_CONSIGNE 1_
Renvoyez chacune des lignes des entrées qui contient la chaîne "mmHg".

----- EXTRAIT FOURNI -----

Sauvegarde, règlement judiciaire, procédures amiables.


"Quel bilan peut-on tirer de la procédure de sauvegarde, une quinzaine d’années après son introduction dans le droit français ?" France Stratégie, la note d'analyse N°84, février 2020

Source : la base de données contient 324 748 dépôts de  (Bodacc) : 8 070 procédures de sauvegarde, 96 105 redressements judiciaires et 220 573 liquidations judiciaires directes. L’étude a observé 7 927 cas de sauvegarde et 95 029 cas de redressements judiciaires entre 2010 et 2016; ces données ont été complétées par des données Insee.

 

La procédure de sauvegarde, comparée au règlement judiciaire, permet une survie plus fréquente de l’entreprise; encore faut-il qu’elle puis y accéder.

 

⇒ Le cadre de restructuration français se compose de 2 procédures de résolution confidentielles (la conciliation et le mandat ad hoc) et de deux procédures publiques (la sauvegarde et le redressement judiciaire).

En 2018, les procédures confidentielles représentaient environ 21% des procédures de restructuration de dette.

-----

_CONSIGNE 2_
D'après l'extrait fourni, quelle part des procédures de restructuration de dette les procédures confidentielles représentaient-elles en 2018 ?

----- DONNÉES FOURNIES -----

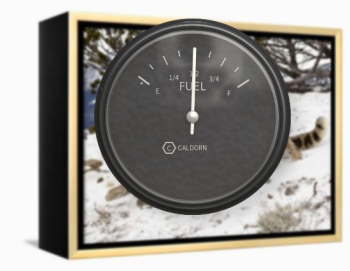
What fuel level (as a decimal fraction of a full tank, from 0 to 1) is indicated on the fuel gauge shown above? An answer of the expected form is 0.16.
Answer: 0.5
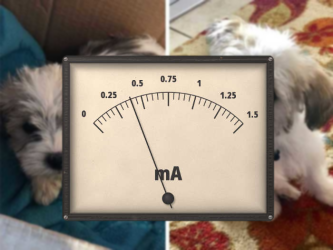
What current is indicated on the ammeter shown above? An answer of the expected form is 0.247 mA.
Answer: 0.4 mA
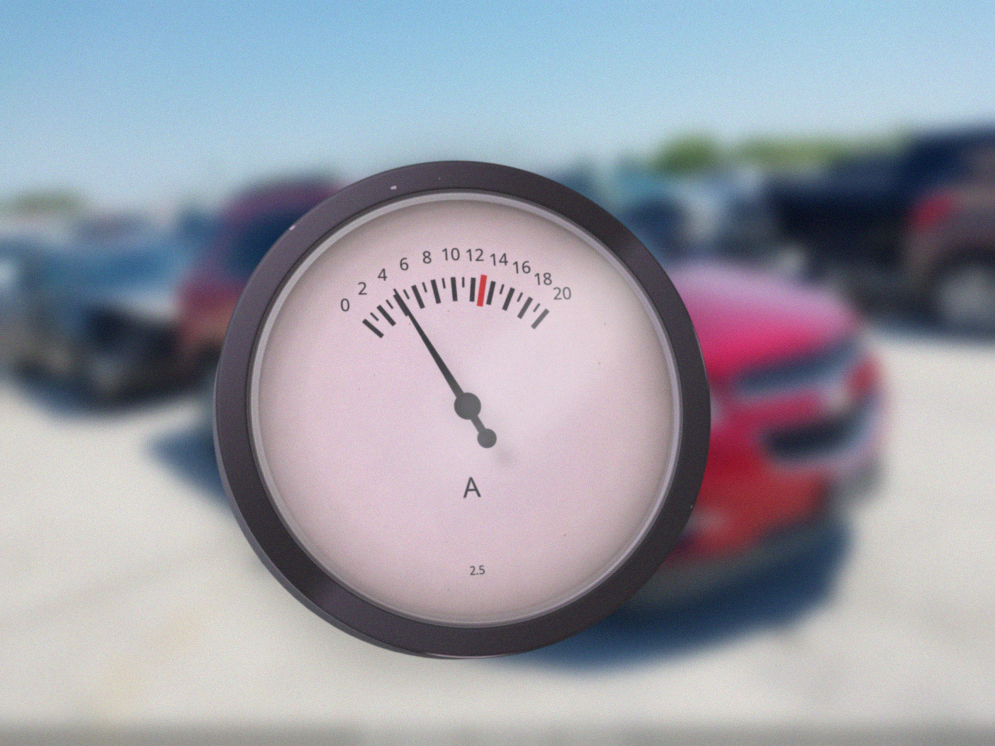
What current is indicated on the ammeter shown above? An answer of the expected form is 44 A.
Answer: 4 A
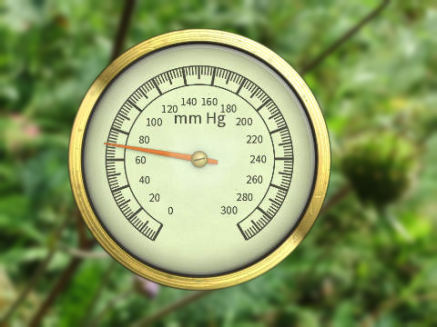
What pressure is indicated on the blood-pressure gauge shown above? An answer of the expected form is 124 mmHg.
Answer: 70 mmHg
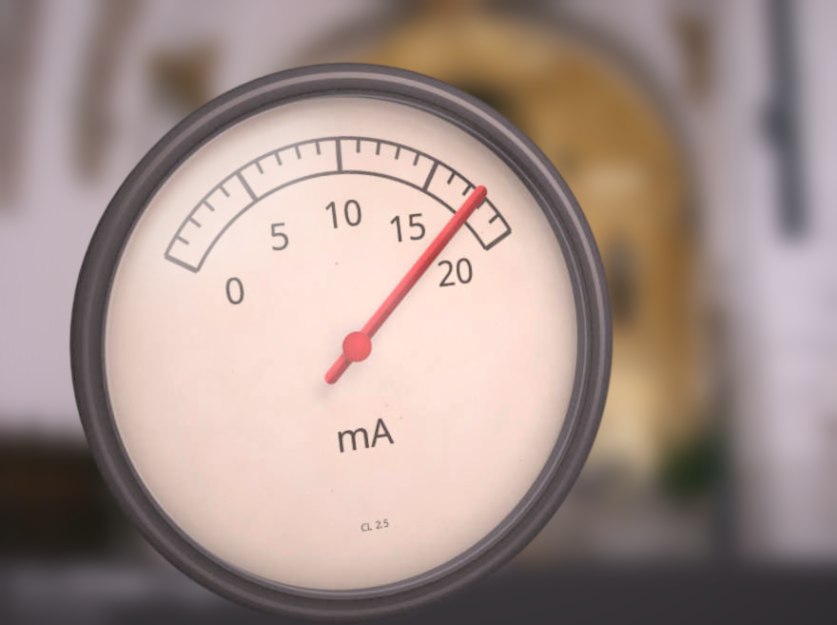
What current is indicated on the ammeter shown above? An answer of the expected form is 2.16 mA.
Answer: 17.5 mA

-----

_CORRIGÉ 1_
What pressure is indicated on the blood-pressure gauge shown above? An answer of the expected form is 124 mmHg.
Answer: 70 mmHg

_CORRIGÉ 2_
Environ 21 %.